BEGIN The data

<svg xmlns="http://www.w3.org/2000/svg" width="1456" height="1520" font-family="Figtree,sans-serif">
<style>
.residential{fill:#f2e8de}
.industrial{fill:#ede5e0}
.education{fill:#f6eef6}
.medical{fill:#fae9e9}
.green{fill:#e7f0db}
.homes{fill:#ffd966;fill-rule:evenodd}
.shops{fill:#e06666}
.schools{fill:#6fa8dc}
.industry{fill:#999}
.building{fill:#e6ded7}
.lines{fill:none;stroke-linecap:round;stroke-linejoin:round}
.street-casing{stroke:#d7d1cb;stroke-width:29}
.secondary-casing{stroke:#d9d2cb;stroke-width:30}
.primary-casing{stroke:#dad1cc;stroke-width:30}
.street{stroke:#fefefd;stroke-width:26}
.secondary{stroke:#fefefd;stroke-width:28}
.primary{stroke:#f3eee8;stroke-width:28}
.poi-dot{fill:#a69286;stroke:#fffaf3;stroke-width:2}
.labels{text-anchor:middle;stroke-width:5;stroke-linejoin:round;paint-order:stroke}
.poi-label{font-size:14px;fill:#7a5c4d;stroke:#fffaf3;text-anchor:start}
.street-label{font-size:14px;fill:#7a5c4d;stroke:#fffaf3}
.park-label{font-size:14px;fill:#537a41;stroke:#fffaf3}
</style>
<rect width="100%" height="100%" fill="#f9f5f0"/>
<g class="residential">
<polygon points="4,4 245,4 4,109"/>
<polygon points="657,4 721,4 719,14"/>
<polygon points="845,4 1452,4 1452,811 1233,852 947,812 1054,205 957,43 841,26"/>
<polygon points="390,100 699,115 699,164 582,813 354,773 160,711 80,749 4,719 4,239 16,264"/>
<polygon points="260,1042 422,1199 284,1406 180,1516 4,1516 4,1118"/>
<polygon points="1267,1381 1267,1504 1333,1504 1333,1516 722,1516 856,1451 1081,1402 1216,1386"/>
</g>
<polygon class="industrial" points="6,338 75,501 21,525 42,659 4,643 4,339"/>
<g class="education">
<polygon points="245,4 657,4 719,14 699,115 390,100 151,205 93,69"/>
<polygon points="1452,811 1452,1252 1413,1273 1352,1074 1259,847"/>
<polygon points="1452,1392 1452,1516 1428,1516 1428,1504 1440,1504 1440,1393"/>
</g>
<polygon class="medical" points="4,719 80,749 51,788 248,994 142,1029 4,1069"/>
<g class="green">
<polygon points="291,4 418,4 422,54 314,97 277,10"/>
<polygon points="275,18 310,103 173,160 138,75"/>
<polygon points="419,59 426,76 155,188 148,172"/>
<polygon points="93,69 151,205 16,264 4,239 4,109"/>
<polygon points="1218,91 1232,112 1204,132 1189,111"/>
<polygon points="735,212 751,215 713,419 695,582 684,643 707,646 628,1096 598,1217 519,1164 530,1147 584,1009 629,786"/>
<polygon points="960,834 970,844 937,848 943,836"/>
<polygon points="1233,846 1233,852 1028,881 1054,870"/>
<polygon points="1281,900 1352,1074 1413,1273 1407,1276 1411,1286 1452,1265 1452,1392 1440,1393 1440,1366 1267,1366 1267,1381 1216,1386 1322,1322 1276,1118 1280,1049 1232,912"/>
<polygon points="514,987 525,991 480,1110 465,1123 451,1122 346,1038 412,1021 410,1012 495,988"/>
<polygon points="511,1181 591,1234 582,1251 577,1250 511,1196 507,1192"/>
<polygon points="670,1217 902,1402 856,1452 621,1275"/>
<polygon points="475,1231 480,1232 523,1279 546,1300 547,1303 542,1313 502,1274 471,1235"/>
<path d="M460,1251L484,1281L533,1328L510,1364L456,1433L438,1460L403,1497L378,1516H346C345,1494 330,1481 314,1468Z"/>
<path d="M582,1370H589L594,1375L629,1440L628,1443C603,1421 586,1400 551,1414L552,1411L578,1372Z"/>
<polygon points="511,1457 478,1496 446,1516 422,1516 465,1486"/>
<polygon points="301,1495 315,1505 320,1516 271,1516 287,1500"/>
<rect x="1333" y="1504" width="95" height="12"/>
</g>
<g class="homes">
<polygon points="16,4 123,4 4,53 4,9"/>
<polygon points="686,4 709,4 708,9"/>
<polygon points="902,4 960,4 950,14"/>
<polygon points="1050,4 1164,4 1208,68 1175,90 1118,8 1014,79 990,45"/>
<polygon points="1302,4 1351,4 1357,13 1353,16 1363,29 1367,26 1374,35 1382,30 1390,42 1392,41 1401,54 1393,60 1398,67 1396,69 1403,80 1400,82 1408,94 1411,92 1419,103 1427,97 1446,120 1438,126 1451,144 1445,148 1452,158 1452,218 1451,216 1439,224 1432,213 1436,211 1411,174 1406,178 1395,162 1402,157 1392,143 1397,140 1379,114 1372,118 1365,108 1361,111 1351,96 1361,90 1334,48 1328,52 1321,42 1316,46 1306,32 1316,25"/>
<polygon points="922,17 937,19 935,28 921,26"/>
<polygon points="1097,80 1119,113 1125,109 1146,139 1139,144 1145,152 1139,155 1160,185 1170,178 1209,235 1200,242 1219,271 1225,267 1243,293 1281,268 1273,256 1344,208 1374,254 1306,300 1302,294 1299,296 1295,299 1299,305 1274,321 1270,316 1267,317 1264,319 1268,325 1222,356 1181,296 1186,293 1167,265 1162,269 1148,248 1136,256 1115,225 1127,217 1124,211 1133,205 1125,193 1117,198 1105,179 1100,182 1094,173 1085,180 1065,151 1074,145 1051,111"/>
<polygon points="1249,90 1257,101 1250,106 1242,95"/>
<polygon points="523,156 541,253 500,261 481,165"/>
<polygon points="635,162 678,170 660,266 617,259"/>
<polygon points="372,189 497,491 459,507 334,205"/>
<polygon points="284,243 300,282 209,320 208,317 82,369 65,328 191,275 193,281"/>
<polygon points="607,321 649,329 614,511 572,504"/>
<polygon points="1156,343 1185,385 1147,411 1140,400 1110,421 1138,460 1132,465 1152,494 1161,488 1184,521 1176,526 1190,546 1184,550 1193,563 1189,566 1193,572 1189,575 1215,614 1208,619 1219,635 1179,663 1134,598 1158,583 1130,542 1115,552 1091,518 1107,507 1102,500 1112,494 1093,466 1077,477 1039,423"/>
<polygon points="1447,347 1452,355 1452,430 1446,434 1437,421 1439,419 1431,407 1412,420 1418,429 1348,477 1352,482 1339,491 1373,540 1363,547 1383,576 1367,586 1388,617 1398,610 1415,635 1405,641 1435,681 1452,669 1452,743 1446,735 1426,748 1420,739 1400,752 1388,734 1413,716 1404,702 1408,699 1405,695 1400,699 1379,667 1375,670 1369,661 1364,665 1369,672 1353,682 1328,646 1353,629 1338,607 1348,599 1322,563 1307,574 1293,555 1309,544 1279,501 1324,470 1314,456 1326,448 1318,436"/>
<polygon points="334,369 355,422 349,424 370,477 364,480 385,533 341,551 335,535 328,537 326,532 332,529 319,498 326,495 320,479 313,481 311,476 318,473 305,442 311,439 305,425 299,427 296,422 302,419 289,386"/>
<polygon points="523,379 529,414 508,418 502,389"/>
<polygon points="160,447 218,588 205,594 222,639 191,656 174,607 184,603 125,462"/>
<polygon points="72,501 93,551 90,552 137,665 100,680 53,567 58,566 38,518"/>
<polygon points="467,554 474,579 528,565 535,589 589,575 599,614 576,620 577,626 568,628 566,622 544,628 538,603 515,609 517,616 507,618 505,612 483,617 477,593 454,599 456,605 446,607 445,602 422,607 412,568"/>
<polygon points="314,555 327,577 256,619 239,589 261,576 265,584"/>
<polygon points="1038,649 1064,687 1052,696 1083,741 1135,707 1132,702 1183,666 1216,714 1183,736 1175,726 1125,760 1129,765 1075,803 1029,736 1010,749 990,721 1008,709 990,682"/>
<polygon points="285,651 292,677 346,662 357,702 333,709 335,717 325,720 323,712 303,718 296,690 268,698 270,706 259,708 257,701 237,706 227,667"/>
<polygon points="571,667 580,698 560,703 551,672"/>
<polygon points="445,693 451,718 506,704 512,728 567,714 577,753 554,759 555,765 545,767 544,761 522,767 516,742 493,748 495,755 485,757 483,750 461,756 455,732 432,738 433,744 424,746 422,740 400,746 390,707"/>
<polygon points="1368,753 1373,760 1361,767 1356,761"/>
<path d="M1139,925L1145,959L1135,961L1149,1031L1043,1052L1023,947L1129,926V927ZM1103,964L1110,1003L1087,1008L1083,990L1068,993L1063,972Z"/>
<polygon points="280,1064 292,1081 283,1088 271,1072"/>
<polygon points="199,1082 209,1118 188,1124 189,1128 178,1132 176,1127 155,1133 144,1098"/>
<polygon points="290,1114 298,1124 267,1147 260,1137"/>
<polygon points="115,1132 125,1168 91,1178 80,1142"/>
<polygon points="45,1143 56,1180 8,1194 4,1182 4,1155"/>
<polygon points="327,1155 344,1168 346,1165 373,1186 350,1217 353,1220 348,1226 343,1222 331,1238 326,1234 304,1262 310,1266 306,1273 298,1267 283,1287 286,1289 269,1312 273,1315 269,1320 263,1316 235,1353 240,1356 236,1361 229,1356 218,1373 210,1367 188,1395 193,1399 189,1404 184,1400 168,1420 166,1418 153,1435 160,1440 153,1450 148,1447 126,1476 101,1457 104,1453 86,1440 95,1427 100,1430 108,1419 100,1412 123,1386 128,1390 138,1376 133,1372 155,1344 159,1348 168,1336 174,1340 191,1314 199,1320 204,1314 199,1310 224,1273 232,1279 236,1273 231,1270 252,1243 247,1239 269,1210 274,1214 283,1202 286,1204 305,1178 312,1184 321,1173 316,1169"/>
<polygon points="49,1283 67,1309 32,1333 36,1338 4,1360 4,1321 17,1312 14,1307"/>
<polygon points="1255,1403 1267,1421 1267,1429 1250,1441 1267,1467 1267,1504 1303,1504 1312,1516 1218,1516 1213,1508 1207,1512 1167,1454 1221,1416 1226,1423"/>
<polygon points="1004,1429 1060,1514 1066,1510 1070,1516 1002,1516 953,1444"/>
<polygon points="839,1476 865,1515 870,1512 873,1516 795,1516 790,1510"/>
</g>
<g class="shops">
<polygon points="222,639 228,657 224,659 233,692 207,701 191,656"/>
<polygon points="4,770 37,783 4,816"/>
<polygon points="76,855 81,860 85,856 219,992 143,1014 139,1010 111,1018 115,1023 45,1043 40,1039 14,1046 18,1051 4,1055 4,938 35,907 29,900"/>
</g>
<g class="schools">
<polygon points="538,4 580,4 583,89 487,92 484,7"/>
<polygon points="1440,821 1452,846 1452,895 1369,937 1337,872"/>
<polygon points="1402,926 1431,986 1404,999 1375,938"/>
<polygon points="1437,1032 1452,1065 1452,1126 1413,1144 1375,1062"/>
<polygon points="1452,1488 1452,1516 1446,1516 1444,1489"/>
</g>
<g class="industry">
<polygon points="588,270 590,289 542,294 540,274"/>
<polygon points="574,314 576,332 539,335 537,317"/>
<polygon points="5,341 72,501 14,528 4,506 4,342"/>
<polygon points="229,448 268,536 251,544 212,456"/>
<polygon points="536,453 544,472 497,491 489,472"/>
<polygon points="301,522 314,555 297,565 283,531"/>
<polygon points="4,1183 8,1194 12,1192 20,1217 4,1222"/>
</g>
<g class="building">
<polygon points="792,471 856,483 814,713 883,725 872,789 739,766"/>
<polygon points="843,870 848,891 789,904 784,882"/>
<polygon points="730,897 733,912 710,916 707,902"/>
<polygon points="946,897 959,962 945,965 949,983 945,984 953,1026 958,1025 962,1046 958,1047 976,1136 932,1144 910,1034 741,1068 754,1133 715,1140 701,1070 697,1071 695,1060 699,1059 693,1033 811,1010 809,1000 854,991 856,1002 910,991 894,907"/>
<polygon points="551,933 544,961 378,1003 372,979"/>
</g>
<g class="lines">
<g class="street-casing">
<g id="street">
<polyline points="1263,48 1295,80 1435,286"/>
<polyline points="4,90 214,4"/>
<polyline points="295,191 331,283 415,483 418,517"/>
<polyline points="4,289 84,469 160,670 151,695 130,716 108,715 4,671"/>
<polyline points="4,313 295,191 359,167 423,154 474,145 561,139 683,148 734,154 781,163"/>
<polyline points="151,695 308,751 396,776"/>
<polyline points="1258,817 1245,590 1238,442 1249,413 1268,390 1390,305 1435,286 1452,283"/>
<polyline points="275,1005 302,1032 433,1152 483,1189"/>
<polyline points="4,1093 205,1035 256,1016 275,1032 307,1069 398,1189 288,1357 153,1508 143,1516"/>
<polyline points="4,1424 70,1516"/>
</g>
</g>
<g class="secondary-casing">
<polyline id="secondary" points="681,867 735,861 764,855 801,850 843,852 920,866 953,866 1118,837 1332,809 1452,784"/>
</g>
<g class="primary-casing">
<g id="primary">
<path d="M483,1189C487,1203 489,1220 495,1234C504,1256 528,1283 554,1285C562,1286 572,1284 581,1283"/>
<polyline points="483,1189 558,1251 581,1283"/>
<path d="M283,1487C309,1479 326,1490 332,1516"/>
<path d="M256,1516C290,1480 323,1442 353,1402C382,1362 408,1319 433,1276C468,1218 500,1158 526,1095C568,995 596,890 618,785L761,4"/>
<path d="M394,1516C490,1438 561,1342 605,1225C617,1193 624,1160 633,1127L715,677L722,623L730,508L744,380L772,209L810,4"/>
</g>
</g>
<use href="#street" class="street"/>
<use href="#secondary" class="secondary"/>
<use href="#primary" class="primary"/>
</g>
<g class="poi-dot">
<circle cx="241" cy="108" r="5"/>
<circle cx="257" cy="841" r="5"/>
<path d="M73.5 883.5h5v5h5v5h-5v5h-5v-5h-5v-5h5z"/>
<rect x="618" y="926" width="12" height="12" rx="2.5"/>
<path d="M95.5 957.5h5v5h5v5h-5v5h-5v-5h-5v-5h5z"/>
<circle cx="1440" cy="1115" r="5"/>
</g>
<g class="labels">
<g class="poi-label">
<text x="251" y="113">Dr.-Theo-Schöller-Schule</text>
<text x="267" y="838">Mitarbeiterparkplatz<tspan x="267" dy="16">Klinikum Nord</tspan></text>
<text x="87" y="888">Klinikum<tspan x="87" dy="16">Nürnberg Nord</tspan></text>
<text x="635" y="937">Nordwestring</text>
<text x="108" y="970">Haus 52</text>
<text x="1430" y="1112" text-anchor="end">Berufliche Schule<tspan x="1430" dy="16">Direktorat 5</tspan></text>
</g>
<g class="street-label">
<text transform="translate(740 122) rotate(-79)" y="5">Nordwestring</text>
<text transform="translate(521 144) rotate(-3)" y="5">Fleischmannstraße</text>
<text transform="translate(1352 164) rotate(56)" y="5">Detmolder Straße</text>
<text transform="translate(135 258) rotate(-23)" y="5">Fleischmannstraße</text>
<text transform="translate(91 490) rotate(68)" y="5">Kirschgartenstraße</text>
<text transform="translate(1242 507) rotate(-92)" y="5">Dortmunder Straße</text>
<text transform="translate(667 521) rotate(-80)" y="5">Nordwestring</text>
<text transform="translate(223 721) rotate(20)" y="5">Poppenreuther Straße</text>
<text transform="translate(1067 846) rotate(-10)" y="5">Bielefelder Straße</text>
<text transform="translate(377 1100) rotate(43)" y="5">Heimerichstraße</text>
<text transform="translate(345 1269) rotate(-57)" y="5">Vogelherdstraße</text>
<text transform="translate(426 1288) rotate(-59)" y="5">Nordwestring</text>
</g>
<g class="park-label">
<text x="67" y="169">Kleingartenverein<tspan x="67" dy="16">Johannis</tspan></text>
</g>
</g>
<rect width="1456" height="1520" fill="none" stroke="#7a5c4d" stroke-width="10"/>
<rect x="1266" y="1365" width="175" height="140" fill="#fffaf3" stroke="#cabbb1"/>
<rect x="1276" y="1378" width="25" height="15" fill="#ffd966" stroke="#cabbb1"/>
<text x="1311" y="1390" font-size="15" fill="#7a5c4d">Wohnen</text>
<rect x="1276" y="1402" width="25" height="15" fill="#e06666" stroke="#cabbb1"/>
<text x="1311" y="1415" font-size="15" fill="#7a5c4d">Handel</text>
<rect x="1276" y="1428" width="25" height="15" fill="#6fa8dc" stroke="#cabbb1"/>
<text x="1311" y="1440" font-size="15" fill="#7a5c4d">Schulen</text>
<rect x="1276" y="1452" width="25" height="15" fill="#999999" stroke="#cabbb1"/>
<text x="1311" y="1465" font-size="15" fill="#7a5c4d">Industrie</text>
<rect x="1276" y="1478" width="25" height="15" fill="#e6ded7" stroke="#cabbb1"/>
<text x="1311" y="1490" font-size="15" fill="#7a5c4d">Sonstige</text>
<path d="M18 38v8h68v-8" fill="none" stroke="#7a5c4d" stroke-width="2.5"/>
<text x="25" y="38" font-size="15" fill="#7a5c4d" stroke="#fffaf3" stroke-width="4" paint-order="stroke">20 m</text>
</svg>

END The data

What needs to be done:
Which lines of the data above contain the string "linejoin"? Copy each of them.

Response to this task:
.lines{fill:none;stroke-linecap:round;stroke-linejoin:round}
.labels{text-anchor:middle;stroke-width:5;stroke-linejoin:round;paint-order:stroke}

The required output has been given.